In fact, at McMaster University – where he became recruitment co-ordinator on June 1 – the Marauder roster includes five former Wolverines.

“That’s the most rewarding part of me, seeing guys getting a chance to go to the next level,” he said Thursday during a barbecue held before a practice in advance of Saturday’s final game of the season for the senior varsity team.

It will be his final game after coaching the team for four years.

Reflecting, Parkes called the experience “absolutely awesome,” comparing his own growth to that of players he tutored from bantam through senior.

He has coached every level of football from tyke to university and the Wolverines feel like a part of his family, which includes his wife and their son and daughter.

Their son now plays for the University of Waterloo – which has created some interesting weekend plans – while their daughter attends Fleming College.

The Parkes moved to Peterborough in 2011 so his wife – a city native – could finish a degree at Trent University with plans to return to Niagara, but they decided to stay. They love the feeling of the smaller city.

“It really has that small-town feeling. That really appealed to us,” said the Etobicoke native. “It didn’t matter where you went, everyone seemed to know each other.”

After working as a commercial photographer for 17 years, Parkes decided to focus on coaching and got his first football job – a role he still holds today – as a National Coaching Certification Program (NCCP) learning facilitator.

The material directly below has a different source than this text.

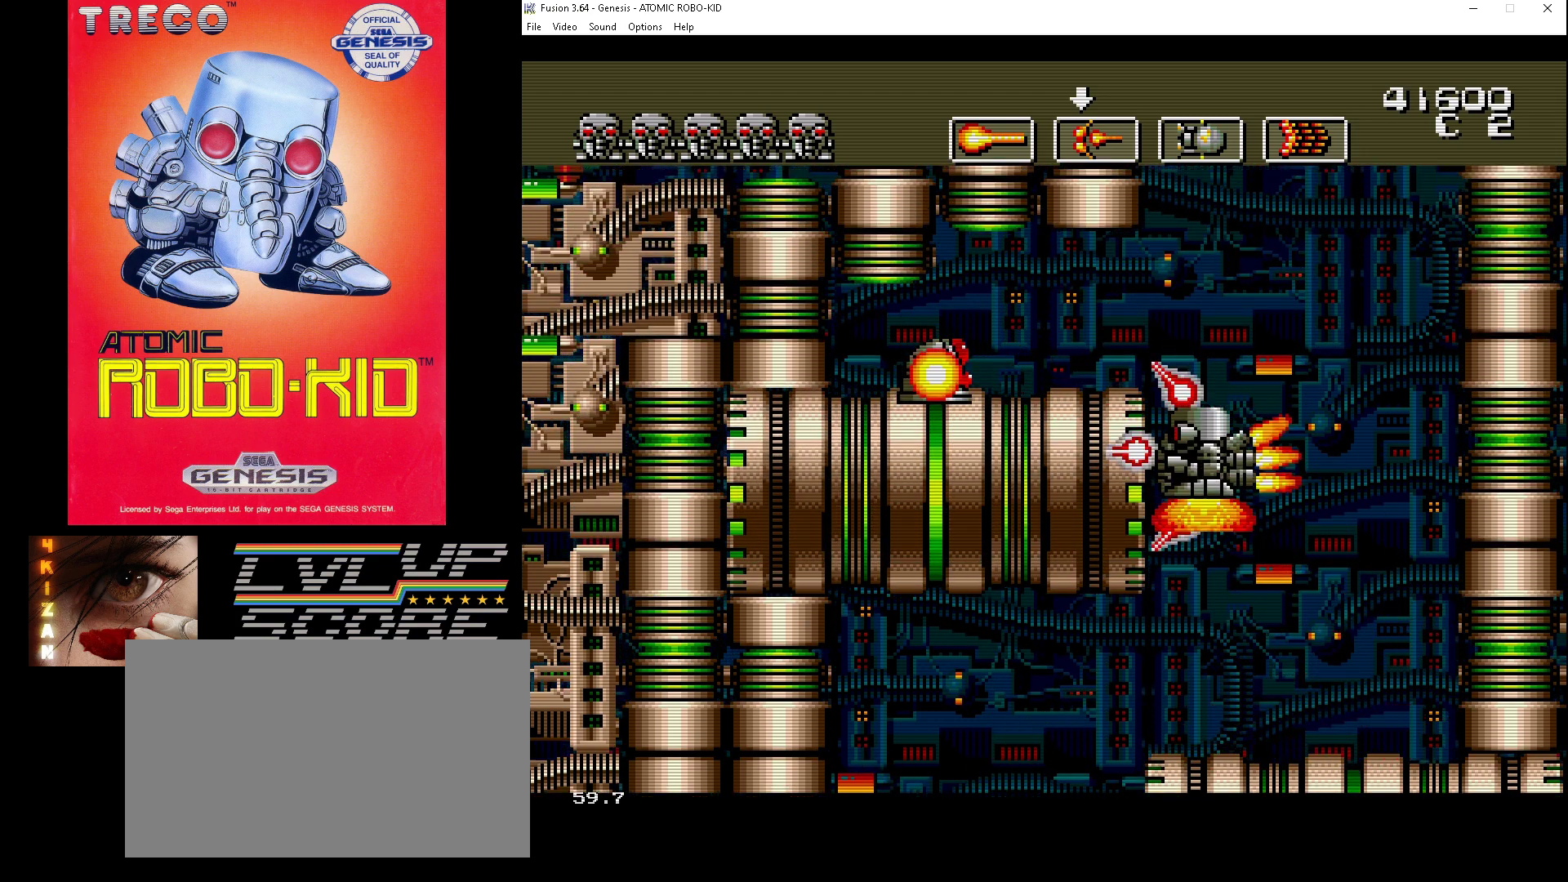
{"buttons": ["A"], "events": [[100, "A", "up"], [167, "A", "down"], [200, "DPAD_UP", "up"], [233, "A", "up"], [333, "A", "down"], [400, "A", "up"], [467, "A", "down"]]}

Parkes credits good coaching for motivating him to take up the role and said it is just as important for coaches to sharpen their skills as it is for players. “If you’re not growing, you’re not able to help your players.”

It was a rockier season for the senior varsity team, which had a record of 1-6 going into Saturday’s season finale. But it was a big year for learning – key during any down campaign, Parkes pointed out.

When he coached the bantam squad in 2013 and 2014, it went to back-to-back provincial championships and students accepted NCAA offers afterwards. Parkes has also coached at Crestwood Secondary School for the past six years.

Football and lacrosse have always been his favourite sports. Football, in particular, offers connections unlike any other sport, he said, praising it for the sense of accountability it instills in its players as everyone must do their job.

“Everybody relies on everybody else … you are only as strong as the weakest guy,” he said, noting how that always pushes players to improve. “And that starts to bleed into other parts of their life.”

Parkes pointed how the barbecue – where there would be players’ awards and a roast of the coaches – personified that and the importance of helping others. “Football is community itself. It says ‘Let’s be involved and help each other.'”

In his new role, Parkes is responsible for player recruitment (outside of a blackout period), support, quality control and will also serve as an assistant coach. His replacement on the Wolverines has not yet been determined.

He will be in Hamilton for most of August and then split time between home and his home-away-from-home during the university football season, which runs from August to the first week of December.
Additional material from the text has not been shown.